Our culture is sexually broken

Home Opinion Our culture is sexually broken

When the film adaptation of a wildly popular erotic novel — “50 Shades of Grey” — comes out on our annual celebration of love, you know our culture has a disordered conception of the relationship between love and sexuality.

We have a sex obsession. I am constantly reminded of it everywhere. From social media to magazines in the grocery store checkout line, I am told that my worth amounts to my sexual utility, and that I should view others in this way as well. This disordered emphasis results from a rift in our own personal sexuality.

We are all sexually broken. We all naturally order our sexuality toward our own satisfaction.

This brokenness causes me to express my sexuality selfishly. This pursuit of my own sexual desires is lust, which compels me to make my own satisfaction the end of my sexual experiences, reducing women to instruments of pleasure. By reducing a woman’s worth to her ability to please me sexually, I no longer see her as a person, but as a shadow of who she is. I begin to reduce every woman to her perceived sexual utility; I remove the personhood from her humanity and make her an object. The results: The college hookup culture, the porn-saturated entertainment business, and the ever-growing feeling of worthlessness many experience upon rejection.

Lust forces me into a constant state of comparison to my sexual competitors, against whom I must present myself as more sexually worthy. I must have a better chance than they of capturing the objects of my lust. I’ve reduced my own worth to my body’s sexual utility.

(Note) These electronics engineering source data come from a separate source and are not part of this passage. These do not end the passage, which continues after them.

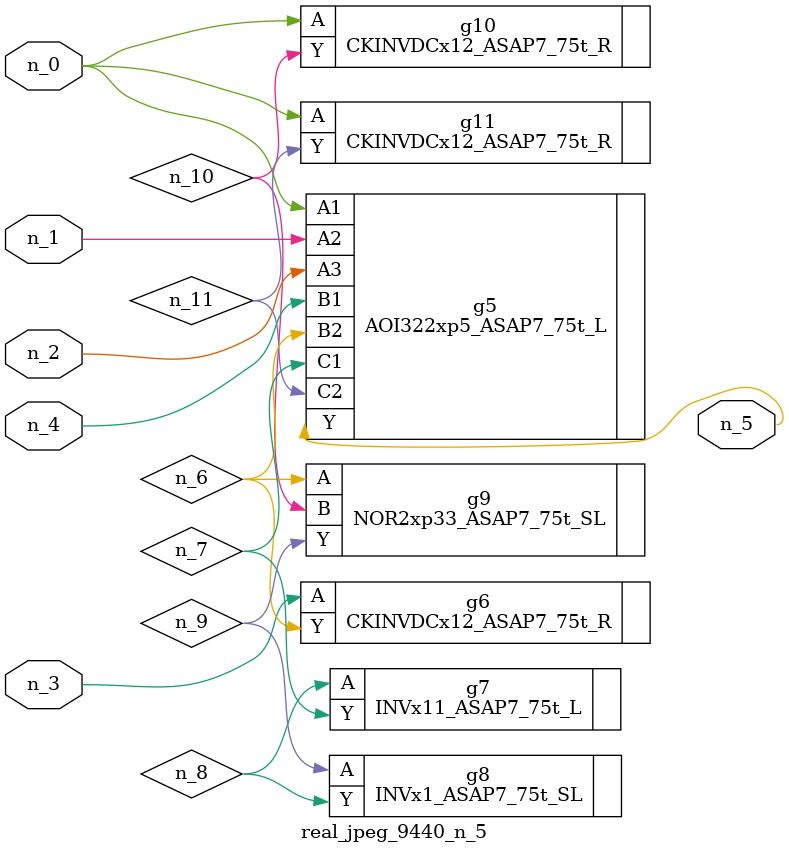
<source format=v>
module real_jpeg_9440_n_5 (n_4, n_0, n_1, n_2, n_3, n_5);

input n_4;
input n_0;
input n_1;
input n_2;
input n_3;

output n_5;

wire n_8;
wire n_11;
wire n_6;
wire n_7;
wire n_10;
wire n_9;

AOI322xp5_ASAP7_75t_L g5 ( 
.A1(n_0),
.A2(n_1),
.A3(n_2),
.B1(n_4),
.B2(n_6),
.C1(n_7),
.C2(n_11),
.Y(n_5)
);

CKINVDCx12_ASAP7_75t_R g10 ( 
.A(n_0),
.Y(n_10)
);

CKINVDCx12_ASAP7_75t_R g11 ( 
.A(n_0),
.Y(n_11)
);

CKINVDCx12_ASAP7_75t_R g6 ( 
.A(n_3),
.Y(n_6)
);

NOR2xp33_ASAP7_75t_SL g9 ( 
.A(n_6),
.B(n_10),
.Y(n_9)
);

INVx11_ASAP7_75t_L g7 ( 
.A(n_8),
.Y(n_7)
);

INVx1_ASAP7_75t_SL g8 ( 
.A(n_9),
.Y(n_8)
);


endmodule
</source>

At the bottom of this pit, I am enslaved to my sexual desires and what satisfies them. The sexual revolution has not brought freedom; rather, it’s left despair and an atmosphere of personal interactions bereft of meaningful love.

To change this, I must begin to see people as they are, not just their bodily shadows. I can only do this through “agápē” love. “Agápē” love tells me that I must first love myself, not selfishly, but charitably. Once I love myself appropriately, I see that same inherent worth in others. Recognizing this moves me to love others charitably, which involves sacrifice by making the concerns and worries of the individual I love my own.

Viewing my sexuality in light of agápē love inspires celibacy outside marriage, as I realize the uniqueness of the covenantal contract of marriage that proceeds from agápē love. The contract and language of a marriage contain a level of commitment absent from casual hookups or even dating. This covenantal commitment elevates sexual interactions to an extension of agápē love for a spouse.

Sex becomes a gift to my spouse because I express my sexuality to ultimately fulfill her sexual needs. I’ve removed my needs and act on hers alone. In the original “Book of Common Prayer” Solemnization of Marriage, the groom participating in the wedding ceremony ended his vows to his wife by including the phrase “with my body I thee worship.” This acknowledged that marriage is two becoming one, and in recognizing that, the groom devoted his body to his wife. In the absence of such a covenant, my sexuality is only expressed in my selfish brokenness; I can only act to satisfy my own desires.